The Death of Marcus Aurelius

The Death of Marcus Aurelius

Wednesday, March 29, 2023

Cicero, Tusculan Disputations 3.1


Book 3: On Grief of Mind 
 
What reason shall I assign, O Brutus, why, as we consist of mind and body, the art of curing and preserving the body should be so much sought after, and the invention of it, as being so useful, should be ascribed to the immortal Gods; but the medicine of the mind should not have been so much the object of inquiry while it was unknown, nor so much attended to and cultivated after its discovery, nor so well received or approved of by some, and accounted actually disagreeable, and looked upon with an envious eye by many? 
 
Is it because we, by means of the mind, judge of the pains and disorders of the body, but do not, by means of the body, arrive at any perception of the disorders of the mind? Hence it comes that the mind only judges of itself when that very faculty by which it is judged is in a bad state. 
 
Had nature given us faculties for discerning and viewing herself, and could we go through life by keeping our eye on her—our best guide—there would be no reason certainly why anyone should be in want of philosophy or learning; but, as it is, she has furnished us only with some feeble rays of light, which we immediately extinguish so completely by evil habits and erroneous opinions that the light of nature is nowhere visible. 
 
The seeds of virtues are natural to our constitutions, and, were they suffered to come to maturity, would naturally conduct us to a happy life; but now, as soon as we are born and received into the world, we are instantly familiarized with all kinds of depravity and perversity of opinions; so that we may be said almost to suck in error with our nurse’s milk. When we return to our parents, and are put into the hands of tutors and governors, we are imbued with so many errors that truth gives place to falsehood, and nature herself to established opinion. 

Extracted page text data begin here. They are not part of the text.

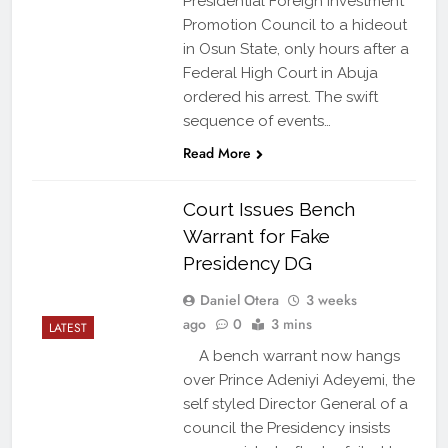
Presidential Foreign Investment
Promotion Council to a hideout
in Osun State, only hours after a
Federal High Court in Abuja
ordered his arrest. The swift
sequence of events…
Read More
Court Issues Bench
Warrant for Fake
Presidency DG
Daniel Otera
3 weeks
ago
0
3 mins
LATEST
A bench warrant now hangs
over Prince Adeniyi Adeyemi, the
self styled Director General of a
council the Presidency insists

—from Cicero, Tusculan Disputations 3.1 
 
I pay special attention to this third book of the Tusculan Disputations, because my most daunting task is the endurance of intense and persistent mental pain. Though I have always had a philosophical bent, the emergence of the “Black Dog” has made such reflection an absolute necessity. 
 
In the relationship of the mind and the body, Nature has created the latter to be in the service of the former, though you’d hardly notice it by how we choose to direct our efforts. 
 
How often have I now seen a doctor obsess about the health of the physical organs, while shrugging off any concerns about the thoughts and the emotions, or at best only prescribing chemicals to resolve matters that also demand a profound self-awareness?
 
I suppose I should find some comfort in hearing that the Romans were no better at getting their priorities straight. Perhaps it is a universal human weakness to confuse the exterior with the interior, the proximate with the ultimate, the flesh with the spirit. 
 
Cicero wonders why this would be the case, and I am relieved that I am not the only one with such awful concerns. All consciousness is an act proceeding from the mind, and while it is one thing for thought to examine what is outside of itself, it is quite another for thought to consider its own inner workings, to turn back upon itself, so to speak. 
 
A hand, for example, can grasp an object, but how is a hand supposed to grasp itself? It takes a certain practice in mental gymnastics to get the knack of discerning the operations of the intellect through its relations to the world around it, just as it is not immediately intuitive to recognize one’s own face in a mirror. 
 
I can judge with some clarity about a disorder of my body, yet I must question that clarity when the very power of judgment is impaired. By analogy, I think of a doctor who has much experience in performing surgery on his patients, and is then faced with the need to take out his own gallbladder. 
 
In other words, any judgments about our subjective states will easily have us losing our sense of up and down: I know how quick I am to mistake an imagination for a fact, a preference for a principle, the act of rationalizing for the act of reasoning. There is, at least initially, a vast difference between observing pain from a distance and feeling it within myself. 
 
This becomes all the more difficult when I add layers upon layers of assumptions and habits to the mix. I have always been used to thinking this way about myself, so how dare you challenge me? They have been telling me for years to do it this way, and now I am suddenly supposed to toss out all of the instructions? It’s no wonder I sometimes worry that I’m going mad. 
 
Yes, I was made to understand the true from the false, and to love the right instead of the wrong, for I am a creature of reason and will. The great obstacles in my way, however, are a disorientation in battling my ignorance and the accumulation of too many vices. 
 
I can’t properly see myself in the mirror for all the filth and the grime. It’s finally time for some housecleaning.